Na maioria das vezes, um santo padroeiro tem uma conexão mórbida com sua doença afiliada, embora o patrocínio possa resultar de atributos físicos ou de um milagre realizado. Nesse caso, Cosme e Damião, são os patronos das lesões, doenças musculoesqueléticas e patologias ortopédicas. Eles são os primeiros da especialidade dos “santos ortopedistas” que incluem jesuítas, como Santo Inácio, que foi pioneiro na cirurgia de correção de deformidades em si mesmo; São Kostka, padroeiro dos ossos quebrados; e Santo Afonso de Ligório, padroeiro das doenças da coluna, pois sofrera uma cifose cervical tão grave que seu queixo chegou a corroer o peito. Além disso, existe outros santos identificados com a área médica como Santa Amalberga e São Roque, conhecidos como patronos das lesões dos membros superiores e inferiores, respectivamente.
A História dos Transplantes
A cirurgia de transplante de órgãos só se tornou uma realidade na segunda metade do século XX. Em 1954 foi realizada a primeira operação de transplante renal nos EUA pelo Dr. Joseph Murray em Boston, Massachusetts. O Brasil foi um dos pioneiros na técnica. Em 1964 foi realizado o primeiro transplante renal. Os programas de transplante dos demais órgãos, porém, sofreram uma estagnação, voltando à atividade por volta de 1980.
No entanto, o transplante de perna continua sendo extremamente complexo. Perceba que qualquer transplante de órgão envolve riscos. O transplante de perna é considerado experimental e, a bem da verdade, teve sucesso clínico limitado até então. Corresponde a uma opção de tratamento experimental para pacientes que perderam ambas as pernas ao nível transfemoral devido à amputação. O transplante de perna transfere a(s) perna(s) de um doador humano falecido para um paciente receptor. Porém, os métodos convencionais de reconstrução das pernas são sempre considerados em primeiro lugar. Atualmente existem muitas próteses sofisticadas que substituem a função básica de uma extremidade inferior. No entanto, substituir as pernas por próteses não proporciona sensação (sensação) ou aparência natural. A cirurgia de transplante de perna pode fornecer ao paciente pernas que, após extensa reabilitação, lhe permitam realizar atividades diárias e, potencialmente, andar sem assistência.

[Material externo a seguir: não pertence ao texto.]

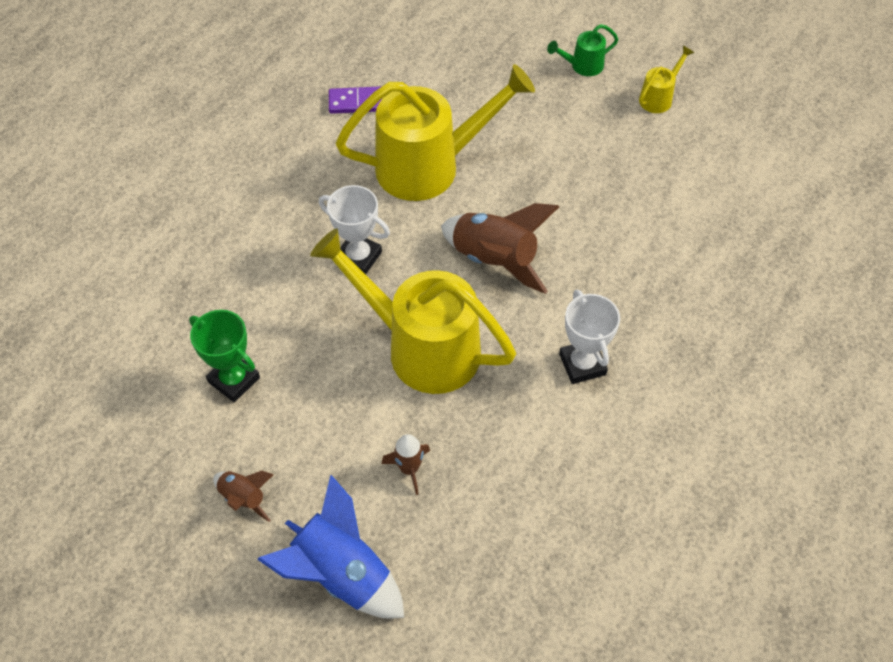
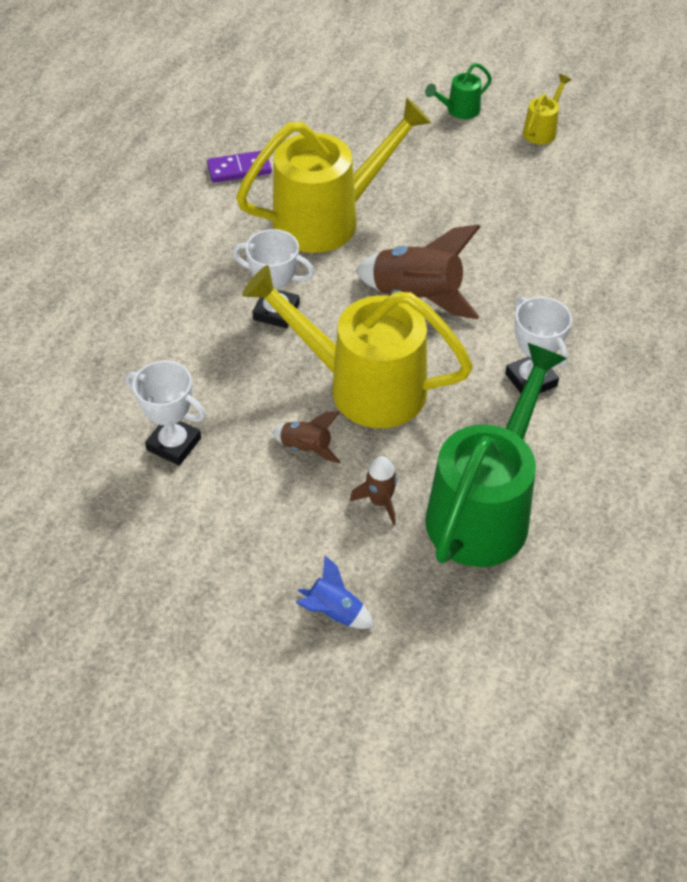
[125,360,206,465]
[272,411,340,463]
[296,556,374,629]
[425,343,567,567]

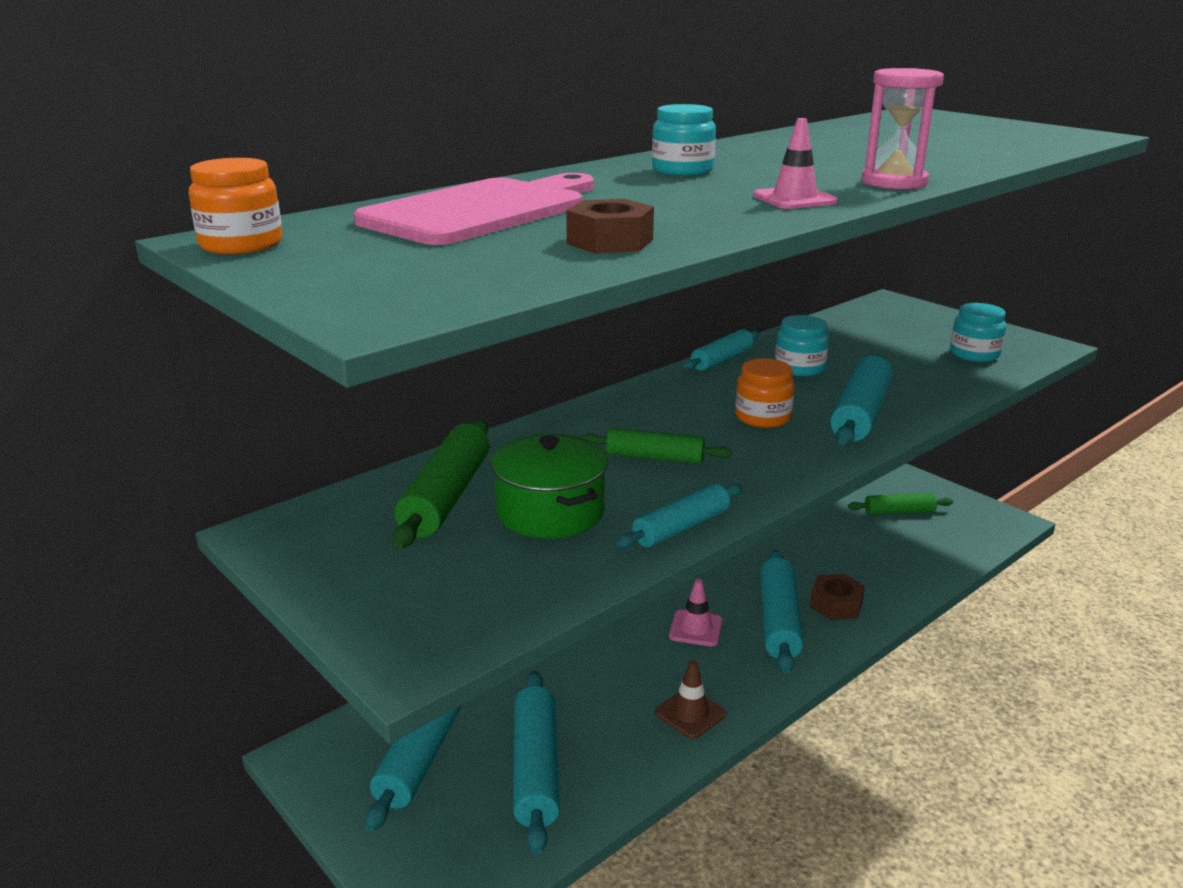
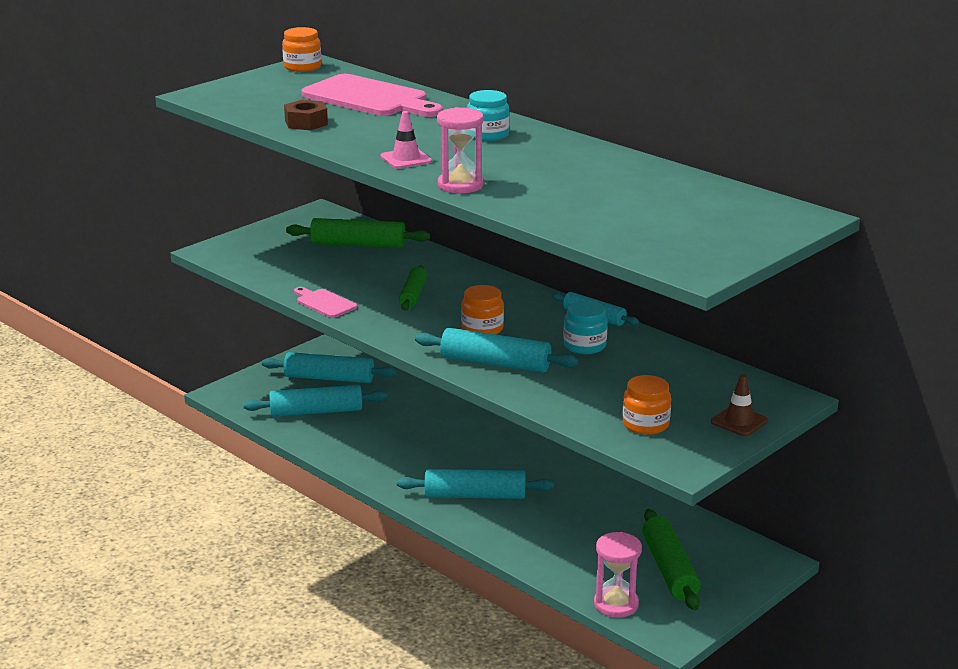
[491,433,608,539] (first image)
[294,287,357,318]
[711,374,768,436]
[669,579,723,647] (first image)
[810,574,865,620] (first image)
[642,509,701,610]
[623,375,671,435]
[594,532,642,618]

A Iconografia e seu Significado
A iconografia do Milagre de São Cosme e São Damião foi representada pela primeira vez num painel florentino de cerca de 1370. A cor da perna posteriormente atraiu atenção especial. “O milagre dos Santos Não Mercenários” não tem fundamento histórico adequado nos livros das vidas dos Santos nas Igrejas Ortodoxas. A ação focada na substituição da perna afetada por uma de um cadáver doador era desconhecida do Cristianismo oriental. A iconografia dos Santos Médicos Cosme e Damião e as representações artísticas de seus milagres também são fontes importantes para a história da medicina. Na esfera dos santos-médicos, Cosme e Damião apresentam o maior número de representações iconográficas na arte bizantina e pós-bizantina. Na maioria de suas representações, eles usam túnicas longas como uma espécie de manto profissional e carregam instrumentos cirúrgicos e caixas que indicam sua condição de médicos.

Considerações finais
A história dos Santos Cosme e Damião é importante porque, além do pioneirismo do registro da primeira referência a uma cirurgia ortopédica, serviu para estabelecer o ideal do médico como um servidor da humanidade e não como um simples comerciante. Detalhes como a associação entre Asclépio e a antiga prática da incubação (já encontrada no Egito Antigo) mostra uma continuidade de elementos pagãos e cristãos.
Por fim, a referência a perna preta, muitas vezes motivo de zombaria por alguns autores, era um exemplo de que o Cristianismo não considerava as diferenças étnicas como valores absolutos, uma vez que todos somos membros da mesma raça e seres que necessitam dos cuidados divinos.